Learning from Experience
Solve instances, store solutions. Use patterns to predict heuristic. Machine learning: train neural network, learns heuristic from data. Generalizes to new instances.
Testing Heuristics
Empirical evaluation: run A* with candidate heuristics, measure nodes expanded. Better heuristic = fewer nodes. Compare search efficiency.
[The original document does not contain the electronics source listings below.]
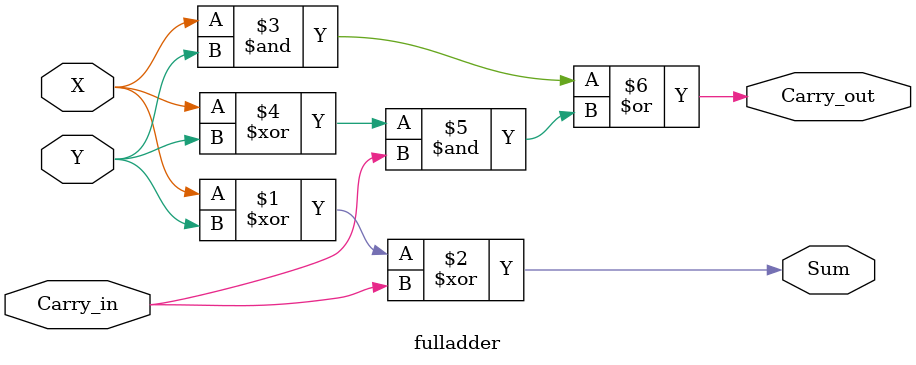
<source format=v>
module fulladder(
input wire X,
input wire Y,
input wire Carry_in,
output wire Sum,
output wire Carry_out
);

assign Sum = (X^Y^Carry_in);

assign Carry_out = ((X&Y)|(X^Y)&Carry_in);

endmodule

</source>
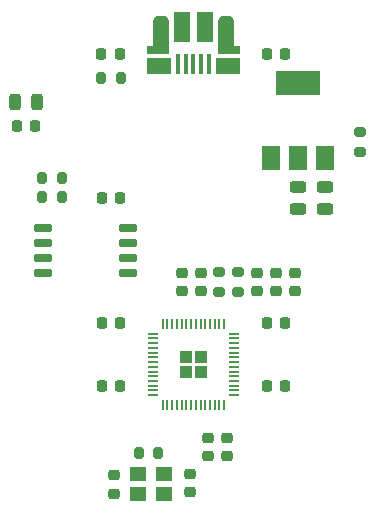
<source format=gbr>
G04 #@! TF.GenerationSoftware,KiCad,Pcbnew,(6.0.2)*
G04 #@! TF.CreationDate,2022-11-16T09:28:02-06:00*
G04 #@! TF.ProjectId,RP2040_minimal,52503230-3430-45f6-9d69-6e696d616c2e,REV1*
G04 #@! TF.SameCoordinates,Original*
G04 #@! TF.FileFunction,Paste,Top*
G04 #@! TF.FilePolarity,Positive*
%FSLAX46Y46*%
G04 Gerber Fmt 4.6, Leading zero omitted, Abs format (unit mm)*
G04 Created by KiCad (PCBNEW (6.0.2)) date 2022-11-16 09:28:02*
%MOMM*%
%LPD*%
G01*
G04 APERTURE LIST*
G04 Aperture macros list*
%AMRoundRect*
0 Rectangle with rounded corners*
0 $1 Rounding radius*
0 $2 $3 $4 $5 $6 $7 $8 $9 X,Y pos of 4 corners*
0 Add a 4 corners polygon primitive as box body*
4,1,4,$2,$3,$4,$5,$6,$7,$8,$9,$2,$3,0*
0 Add four circle primitives for the rounded corners*
1,1,$1+$1,$2,$3*
1,1,$1+$1,$4,$5*
1,1,$1+$1,$6,$7*
1,1,$1+$1,$8,$9*
0 Add four rect primitives between the rounded corners*
20,1,$1+$1,$2,$3,$4,$5,0*
20,1,$1+$1,$4,$5,$6,$7,0*
20,1,$1+$1,$6,$7,$8,$9,0*
20,1,$1+$1,$8,$9,$2,$3,0*%
G04 Aperture macros list end*
%ADD10RoundRect,0.243750X-0.456250X0.243750X-0.456250X-0.243750X0.456250X-0.243750X0.456250X0.243750X0*%
%ADD11R,0.400000X1.750000*%
%ADD12R,1.425000X2.500000*%
%ADD13R,2.000000X1.460000*%
%ADD14RoundRect,0.384800X0.265200X1.240200X-0.265200X1.240200X-0.265200X-1.240200X0.265200X-1.240200X0*%
%ADD15R,1.825000X0.700000*%
%ADD16RoundRect,0.225000X0.250000X-0.225000X0.250000X0.225000X-0.250000X0.225000X-0.250000X-0.225000X0*%
%ADD17RoundRect,0.225000X0.225000X0.250000X-0.225000X0.250000X-0.225000X-0.250000X0.225000X-0.250000X0*%
%ADD18RoundRect,0.200000X0.200000X0.275000X-0.200000X0.275000X-0.200000X-0.275000X0.200000X-0.275000X0*%
%ADD19R,1.500000X2.000000*%
%ADD20R,3.800000X2.000000*%
%ADD21RoundRect,0.150000X-0.650000X-0.150000X0.650000X-0.150000X0.650000X0.150000X-0.650000X0.150000X0*%
%ADD22RoundRect,0.225000X-0.250000X0.225000X-0.250000X-0.225000X0.250000X-0.225000X0.250000X0.225000X0*%
%ADD23RoundRect,0.200000X-0.200000X-0.275000X0.200000X-0.275000X0.200000X0.275000X-0.200000X0.275000X0*%
%ADD24RoundRect,0.225000X-0.225000X-0.250000X0.225000X-0.250000X0.225000X0.250000X-0.225000X0.250000X0*%
%ADD25RoundRect,0.200000X-0.275000X0.200000X-0.275000X-0.200000X0.275000X-0.200000X0.275000X0.200000X0*%
%ADD26RoundRect,0.250000X-0.292217X-0.292217X0.292217X-0.292217X0.292217X0.292217X-0.292217X0.292217X0*%
%ADD27RoundRect,0.050000X-0.387500X-0.050000X0.387500X-0.050000X0.387500X0.050000X-0.387500X0.050000X0*%
%ADD28RoundRect,0.050000X-0.050000X-0.387500X0.050000X-0.387500X0.050000X0.387500X-0.050000X0.387500X0*%
%ADD29RoundRect,0.243750X-0.243750X-0.456250X0.243750X-0.456250X0.243750X0.456250X-0.243750X0.456250X0*%
%ADD30RoundRect,0.218750X0.218750X0.256250X-0.218750X0.256250X-0.218750X-0.256250X0.218750X-0.256250X0*%
%ADD31RoundRect,0.200000X0.275000X-0.200000X0.275000X0.200000X-0.275000X0.200000X-0.275000X-0.200000X0*%
%ADD32R,1.400000X1.200000*%
%ADD33RoundRect,0.218750X-0.218750X-0.256250X0.218750X-0.256250X0.218750X0.256250X-0.218750X0.256250X0*%
G04 APERTURE END LIST*
D10*
X108813800Y-84949700D03*
X108813800Y-86824700D03*
D11*
X101300000Y-74525000D03*
X100650000Y-74525000D03*
X100000000Y-74525000D03*
X99350000Y-74525000D03*
X98700000Y-74525000D03*
D12*
X100962500Y-71450000D03*
D13*
X97100000Y-74730000D03*
D14*
X97275000Y-72125000D03*
D15*
X102987500Y-73400000D03*
D13*
X102900000Y-74730000D03*
D12*
X99037500Y-71450000D03*
D14*
X102725000Y-72125000D03*
D15*
X97012500Y-73400000D03*
D16*
X107000000Y-93775000D03*
X107000000Y-92225000D03*
X105400000Y-93775000D03*
X105400000Y-92225000D03*
D17*
X93775000Y-101850000D03*
X92225000Y-101850000D03*
X93775000Y-85887200D03*
X92225000Y-85887200D03*
D18*
X88859200Y-85861800D03*
X87209200Y-85861800D03*
D19*
X106564600Y-82484000D03*
D20*
X108864600Y-76184000D03*
D19*
X108864600Y-82484000D03*
X111164600Y-82484000D03*
D21*
X87230600Y-88452600D03*
X87230600Y-89722600D03*
X87230600Y-90992600D03*
X87230600Y-92262600D03*
X94430600Y-92262600D03*
X94430600Y-90992600D03*
X94430600Y-89722600D03*
X94430600Y-88452600D03*
D22*
X99669800Y-109242200D03*
X99669800Y-110792200D03*
D23*
X87209200Y-84185400D03*
X88859200Y-84185400D03*
D16*
X100600000Y-93775000D03*
X100600000Y-92225000D03*
D24*
X106225000Y-101850000D03*
X107775000Y-101850000D03*
D22*
X101200000Y-106225000D03*
X101200000Y-107775000D03*
D25*
X102200000Y-92175000D03*
X102200000Y-93825000D03*
D22*
X102800000Y-106225000D03*
X102800000Y-107775000D03*
D10*
X111150600Y-84975100D03*
X111150600Y-86850100D03*
D17*
X93775000Y-96500000D03*
X92225000Y-96500000D03*
D16*
X108600000Y-93775000D03*
X108600000Y-92225000D03*
D26*
X100637500Y-99362500D03*
X99362500Y-99362500D03*
X99362500Y-100637500D03*
X100637500Y-100637500D03*
D27*
X96562500Y-97400000D03*
X96562500Y-97800000D03*
X96562500Y-98200000D03*
X96562500Y-98600000D03*
X96562500Y-99000000D03*
X96562500Y-99400000D03*
X96562500Y-99800000D03*
X96562500Y-100200000D03*
X96562500Y-100600000D03*
X96562500Y-101000000D03*
X96562500Y-101400000D03*
X96562500Y-101800000D03*
X96562500Y-102200000D03*
X96562500Y-102600000D03*
D28*
X97400000Y-103437500D03*
X97800000Y-103437500D03*
X98200000Y-103437500D03*
X98600000Y-103437500D03*
X99000000Y-103437500D03*
X99400000Y-103437500D03*
X99800000Y-103437500D03*
X100200000Y-103437500D03*
X100600000Y-103437500D03*
X101000000Y-103437500D03*
X101400000Y-103437500D03*
X101800000Y-103437500D03*
X102200000Y-103437500D03*
X102600000Y-103437500D03*
D27*
X103437500Y-102600000D03*
X103437500Y-102200000D03*
X103437500Y-101800000D03*
X103437500Y-101400000D03*
X103437500Y-101000000D03*
X103437500Y-100600000D03*
X103437500Y-100200000D03*
X103437500Y-99800000D03*
X103437500Y-99400000D03*
X103437500Y-99000000D03*
X103437500Y-98600000D03*
X103437500Y-98200000D03*
X103437500Y-97800000D03*
X103437500Y-97400000D03*
D28*
X102600000Y-96562500D03*
X102200000Y-96562500D03*
X101800000Y-96562500D03*
X101400000Y-96562500D03*
X101000000Y-96562500D03*
X100600000Y-96562500D03*
X100200000Y-96562500D03*
X99800000Y-96562500D03*
X99400000Y-96562500D03*
X99000000Y-96562500D03*
X98600000Y-96562500D03*
X98200000Y-96562500D03*
X97800000Y-96562500D03*
X97400000Y-96562500D03*
D16*
X93243600Y-110944600D03*
X93243600Y-109394600D03*
D25*
X103800000Y-92175000D03*
X103800000Y-93825000D03*
D16*
X99000000Y-93775000D03*
X99000000Y-92225000D03*
D24*
X106225000Y-96500000D03*
X107775000Y-96500000D03*
D18*
X97015000Y-107477200D03*
X95365000Y-107477200D03*
D29*
X84863900Y-77784600D03*
X86738900Y-77784600D03*
D23*
X92175000Y-75750000D03*
X93825000Y-75750000D03*
D30*
X107787500Y-73750000D03*
X106212500Y-73750000D03*
D24*
X85026400Y-79791200D03*
X86576400Y-79791200D03*
D31*
X114071600Y-81987800D03*
X114071600Y-80337800D03*
D32*
X97518600Y-109243400D03*
X95318600Y-109243400D03*
X95318600Y-110943400D03*
X97518600Y-110943400D03*
D33*
X92212500Y-73750000D03*
X93787500Y-73750000D03*
M02*

</source>
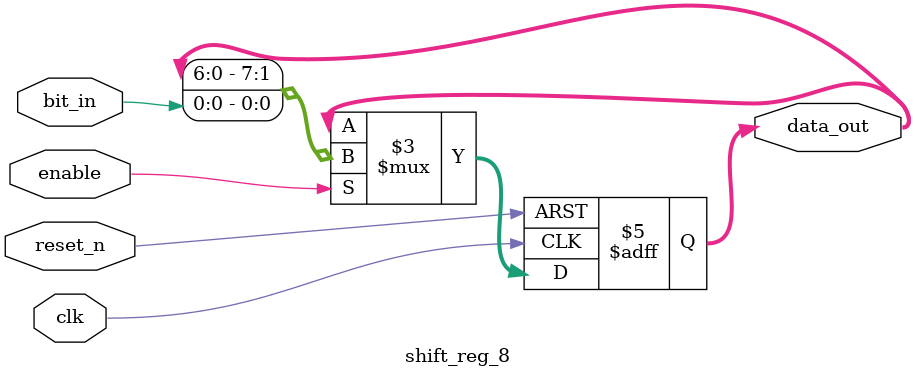
<source format=v>
module shift_reg_8(
    input  clk,
    input  reset_n,
    input  enable,
    input  bit_in,
    output reg [7:0] data_out
);

always @(posedge clk or negedge reset_n) begin
    if(!reset_n)
        data_out <= 8'd0;
    else if(enable)
        data_out <= {data_out[6:0], bit_in};
end

endmodule


</source>
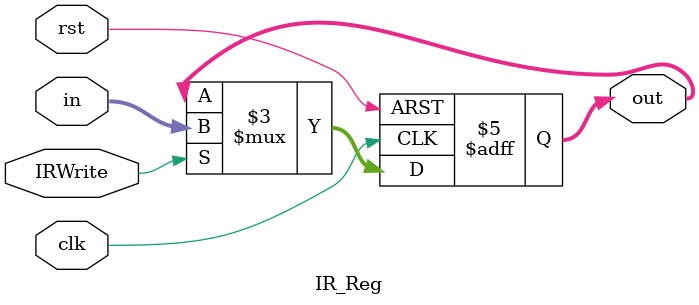
<source format=sv>

module IR_Reg (input clk, rst, input IRWrite, input [15:0] in, output reg [15:0] out);

	initial out = 32'd0;

	always @(posedge clk, posedge rst) begin
		if (rst) out <= 32'd0;
		else if (IRWrite) out <= in;
	end
        
endmodule

</source>
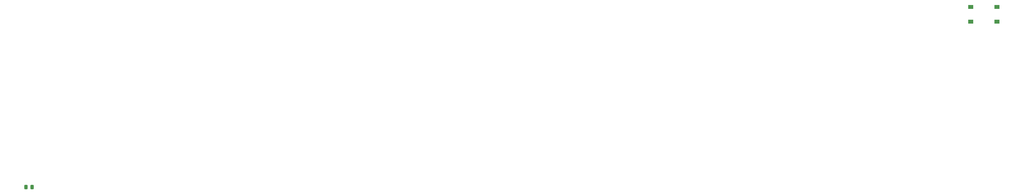
<source format=gbr>
%TF.GenerationSoftware,KiCad,Pcbnew,8.0.2-1*%
%TF.CreationDate,2024-08-02T01:43:08+02:00*%
%TF.ProjectId,keyboard,6b657962-6f61-4726-942e-6b696361645f,1.0*%
%TF.SameCoordinates,Original*%
%TF.FileFunction,Paste,Top*%
%TF.FilePolarity,Positive*%
%FSLAX46Y46*%
G04 Gerber Fmt 4.6, Leading zero omitted, Abs format (unit mm)*
G04 Created by KiCad (PCBNEW 8.0.2-1) date 2024-08-02 01:43:08*
%MOMM*%
%LPD*%
G01*
G04 APERTURE LIST*
G04 Aperture macros list*
%AMRoundRect*
0 Rectangle with rounded corners*
0 $1 Rounding radius*
0 $2 $3 $4 $5 $6 $7 $8 $9 X,Y pos of 4 corners*
0 Add a 4 corners polygon primitive as box body*
4,1,4,$2,$3,$4,$5,$6,$7,$8,$9,$2,$3,0*
0 Add four circle primitives for the rounded corners*
1,1,$1+$1,$2,$3*
1,1,$1+$1,$4,$5*
1,1,$1+$1,$6,$7*
1,1,$1+$1,$8,$9*
0 Add four rect primitives between the rounded corners*
20,1,$1+$1,$2,$3,$4,$5,0*
20,1,$1+$1,$4,$5,$6,$7,0*
20,1,$1+$1,$6,$7,$8,$9,0*
20,1,$1+$1,$8,$9,$2,$3,0*%
G04 Aperture macros list end*
%ADD10R,1.550000X1.300000*%
%ADD11RoundRect,0.243750X-0.243750X-0.456250X0.243750X-0.456250X0.243750X0.456250X-0.243750X0.456250X0*%
G04 APERTURE END LIST*
D10*
X349170000Y-93850000D03*
X357130000Y-93850000D03*
X349170000Y-98350000D03*
X357130000Y-98350000D03*
D11*
X62387000Y-148844000D03*
X64262000Y-148844000D03*
M02*

</source>
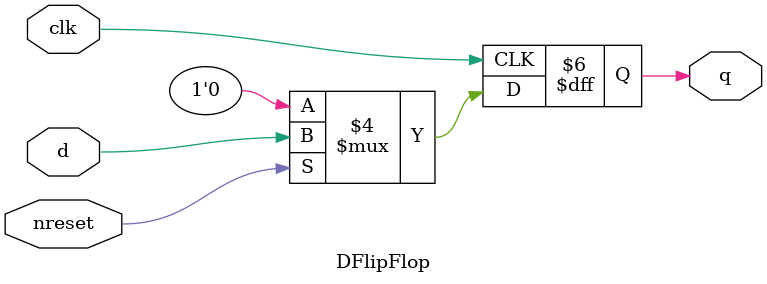
<source format=v>
`timescale 1ns / 1ps


module DFlipFlop (
    output reg  q,
    input  wire clk,
    input  wire nreset,
    input  wire d
);

    always @(posedge clk) begin
        if (nreset == 1) begin
            q = d;
        end else begin
            q = 0;
        end
    end
endmodule

</source>
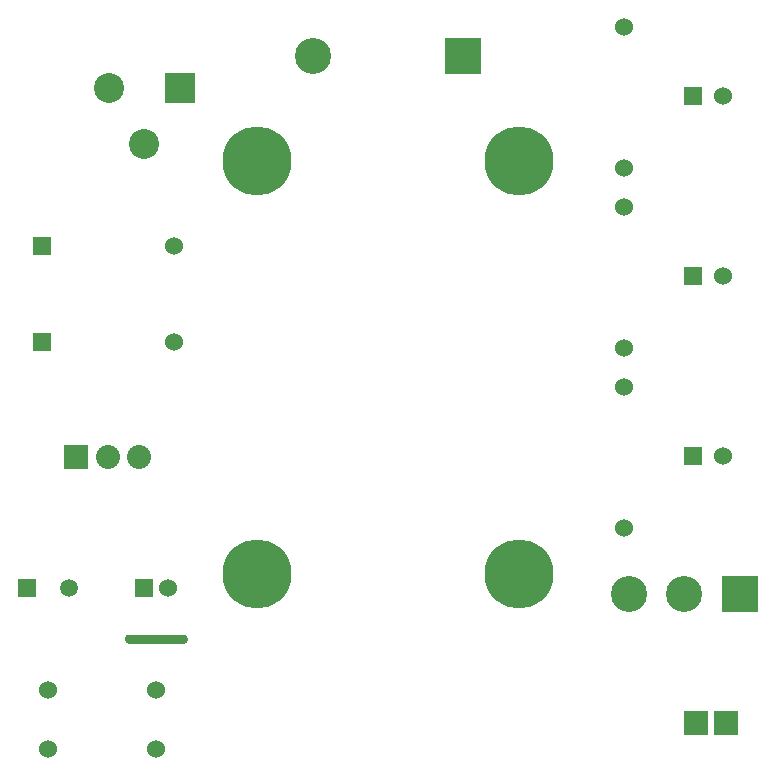
<source format=gbr>
G04 #@! TF.FileFunction,Copper,L1,Top,Signal*
%FSLAX46Y46*%
G04 Gerber Fmt 4.6, Leading zero omitted, Abs format (unit mm)*
G04 Created by KiCad (PCBNEW (2015-08-21 BZR 6112)-product) date 2015 October 20, Tuesday 21:40:53*
%MOMM*%
G01*
G04 APERTURE LIST*
%ADD10C,0.100000*%
%ADD11C,5.842000*%
%ADD12C,3.048000*%
%ADD13R,3.048000X3.048000*%
%ADD14R,1.500000X1.500000*%
%ADD15C,1.500000*%
%ADD16C,1.524000*%
%ADD17R,1.524000X1.524000*%
%ADD18C,2.540000*%
%ADD19R,2.540000X2.540000*%
%ADD20R,2.032000X2.032000*%
%ADD21C,2.032000*%
%ADD22C,0.762000*%
%ADD23C,0.762000*%
G04 APERTURE END LIST*
D10*
D11*
X134493000Y-117652800D03*
X134493000Y-82727800D03*
X156718000Y-117652800D03*
X156718000Y-82727800D03*
D12*
X139255500Y-73837800D03*
D13*
X151955500Y-73837800D03*
D14*
X115090000Y-118872000D03*
D15*
X118590000Y-118872000D03*
D16*
X116840000Y-127548000D03*
X116840000Y-132548000D03*
X125984000Y-127548000D03*
X125984000Y-132548000D03*
D17*
X124984000Y-118872000D03*
D16*
X126984000Y-118872000D03*
X127508000Y-89916000D03*
D17*
X116332000Y-89916000D03*
D16*
X127508000Y-98044000D03*
D17*
X116332000Y-98044000D03*
D16*
X173990000Y-107696000D03*
D17*
X171450000Y-107696000D03*
D16*
X173990000Y-92456000D03*
D17*
X171450000Y-92456000D03*
D16*
X173990000Y-77216000D03*
D17*
X171450000Y-77216000D03*
D18*
X125000000Y-81282000D03*
X122000000Y-76582000D03*
D19*
X128000000Y-76582000D03*
D20*
X171704000Y-130302000D03*
X174244000Y-130302000D03*
D16*
X165608000Y-113792000D03*
X165608000Y-101854000D03*
X165608000Y-98552000D03*
X165608000Y-86614000D03*
X165608000Y-83312000D03*
X165608000Y-71374000D03*
D12*
X170688000Y-119380000D03*
X165989000Y-119380000D03*
D13*
X175387000Y-119380000D03*
D20*
X119216000Y-107798000D03*
D21*
X121886000Y-107798000D03*
X124556000Y-107798000D03*
D22*
X123698000Y-123190000D03*
X128270000Y-123190000D03*
D23*
X128270000Y-123190000D02*
X123698000Y-123190000D01*
M02*

</source>
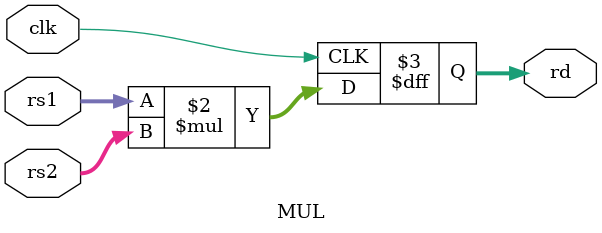
<source format=v>
module MUL
(
    input [53:0]rs1,
    input [53:0]rs2,
    input clk,
    output reg [107:0]rd
);
always @(posedge clk)
    rd<=rs1*rs2;


endmodule


</source>
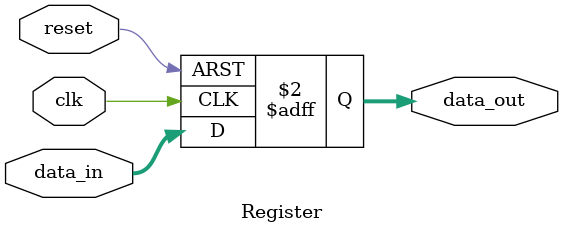
<source format=v>
`timescale 1ns/1 ps
module Register #(parameter DATA_WIDTH = 8) (
    input wire clk,
    input wire reset,
    input wire [DATA_WIDTH-1:0] data_in,
    output reg [DATA_WIDTH-1:0] data_out
);
    always @(posedge clk or posedge reset) begin
        if (reset)
            data_out <= 0;
        else
            data_out <= data_in;
    end
endmodule


</source>
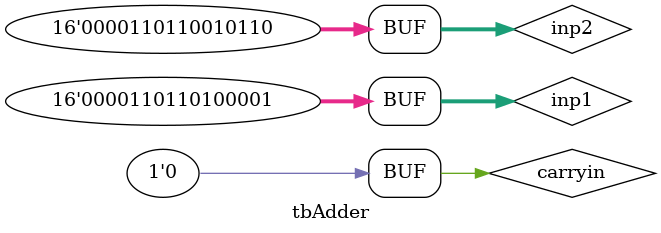
<source format=v>
module carrySkipAdder16(input[15:0] a,
                  input[15:0] b,
                  input cin,
                  output[15:0] sum,
                  output cout);
    wire p[2:0];
    wire c[3:0];
    
    
    skip sk0(.a(a[3:0]), .b(b[3:0]), .cin(cin), .cout(c[0]), .p(p[0]));
    skip sk1(.a(a[7:4]), .b(b[7:4]), .cin(c[0]), .cout(c[1]), .p(p[1]));
    skip sk2(.a(a[11:8]), .b(b[11:8]) , .cin(c[1]) , .cout(c[2]) , .p(p[2]));
    skip sk3(.a(a[15:12]), .b(b[15:12]), .cin(c[2]) , .cout(c[3]) , .p(cout));
 

    rippleCarryAdder4 rca0(.A(a[3:0]), .B(b[3:0]), .cin(cin), .cout(c[0]), .S(sum[3:0]));
    rippleCarryAdder4 rca1(.A(a[7:4]), .B(b[7:4]), .cin(p[0]), .cout(c[1]), .S(sum[7:4]));
    rippleCarryAdder4 rca2(.A(a[11:8]), .B(b[11:8]), .cin(p[1]), .cout(c[2]) , .S(sum[11:8]));
    rippleCarryAdder4 rca3(.A(a[15:12]), .B(b[15:12]) , .cin(p[2]) , .cout(c[3]) , .S(sum[15:12]));                 
        
endmodule
            
module rippleCarryAdder4(input[3:0] A,
                        input[3:0] B,
                        input cin,
                        output[3:0] S,
                        output cout);
    wire c[2:0];
    FullAdderr fa0(.A(A[0]) , .B(B[0]) , .cin(cin)  , .cout(c[0]) , .sum(S[0]));
    FullAdderr fa1(.A(A[1]) , .B(B[1]) , .cin(c[0]) , .cout(c[1]) , .sum(S[1]));
    FullAdderr fa2(.A(A[2]) , .B(B[2]) , .cin(c[1]) , .cout(c[2]) , .sum(S[2]));
    FullAdderr fa3(.A(A[3]) , .B(B[3]) , .cin(c[2]) , .cout(cout) , .sum(S[3]));
                        
endmodule

module FullAdderr(input A,
                  input B,
                  input cin,
                  output sum,
                  output cout);
   assign sum = A ^ B ^ cin;
   assign cout = (A & B) | (B & cin) | (A & cin);
endmodule

//sahar nadem va pashiman az module nanevshtan


module skip(input[3:0] a,
            input[3:0] b,
            input cin,
            input cout,
            output p);  
    assign p = ((a[0] ^ b[0]) & (a[1] ^ b[1]) & (a[2] ^ b[2]) & (a[3] ^ b[3]) & cin) | cout;
   
        
endmodule



module tbAdder;
reg[15:0] inp1,inp2;
reg carryin;
wire carryout;
wire[15:0] sum;

initial begin
  inp1 = 0;
  inp2 = 0;
  carryin = 0;
end
always 
begin
  #10 inp1 = 16'd 1024;
  #10 inp2 = 16'd 300;
  #10 inp1 = 16'd 399;
  #10 inp2 = 16'd 11012;
  #10 inp1 = 16'd 1331;
  #10 inp2 = 16'd 1433;
  #10 inp1 = 16'd 6454;
  #10 inp2 = 16'd 1234;
  #10 inp1 = 16'd 1434;
  #10 inp2 = 16'd 444;
  #10 inp1 = 16'd 655;
  #10 inp2 = 16'd 245;
  #10 inp1 = 16'd 1123;
  #10 inp2 = 16'd 443;
  #10 inp1 = 16'd 1342;
  #10 inp2 = 16'd 5813;
  #10 inp1 = 16'd 827;
  #10 inp2 = 16'd 1374;
  #10 inp1 = 16'd 1375;
  #10 inp2 = 16'd 9083;
  #10 inp1 = 16'd 4587;
  #10 inp2 = 16'd 1435;
  #10 inp1 = 16'd 5675;
  #10 inp2 = 16'd 5786;
  #10 inp1 = 16'd 2345;
  #10 inp2 = 16'd 9;
  #10 inp1 = 16'd 1989;
  #10 inp2 = 16'd 3120;
  #10 inp1 = 16'd 3489;
  inp2 = 16'd 3478;
end

carrySkipAdder16 CSA(.a(inp1),.b(inp2) , .cin(carryin) , .sum(sum) , .cout(carryout));
endmodule 



                  
</source>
Applications in AI Planning and Games
Pathfinding in Games
Video game AI: A* finds shortest paths. Heuristic: Euclidean/Manhattan distance to goal. Efficient pathfinding for NPCs. Standard in game engines.
Puzzle Solving
8-puzzle, 15-puzzle: A* solves optimally. Heuristic: Manhattan distance (sum distances each tile from goal). Solves in practical time.
Robot Motion Planning
Plan collision-free paths. Configuration space: each point = robot position/orientation. A* searches configuration space. Heuristic: straight-line distance (ignoring obstacles).
AI Planning
Plan action sequences. State space: problem states. Actions: transitions. A* finds shortest plan. Heuristic: relaxed problem (fewer constraints), optimal plan relaxed problem.
Game Tree Search
Chess, games: alpha-beta pruning uses heuristic evaluation. Heuristic: estimate position value. Pruning: ignore clearly bad moves.
Knowledge Base Query
Find most likely explanation for observations. Search hypothesis space. Heuristic: agreement with known facts. A* guides search toward consistent hypotheses.
References
- Hart, P. E., Nilsson, N. J., and Raphael, B. "A Formal Basis for the Heuristic Determination of Minimum Cost Paths." IEEE Transactions on Systems Science and Cybernetics, vol. 4, no. 2, 1968, pp. 100-107.
- Russell, S. J., and Norvig, P. "Artificial Intelligence: A Modern Approach." Prentice Hall, 4th edition, 2020.
- Korf, R. E. "Depth-First Iterative-Deepening: An Optimal Admissible Tree Search." Artificial Intelligence, vol. 27, 1985, pp. 97-109.
- Korf, R. E. "Linear-Space Best-First Search: Summary of Results." AAAI, 1992.
- Pohl, I. "Heuristic Search Viewed as Path Finding in Graphs." Artificial Intelligence, vol. 1, 1970, pp. 193-204.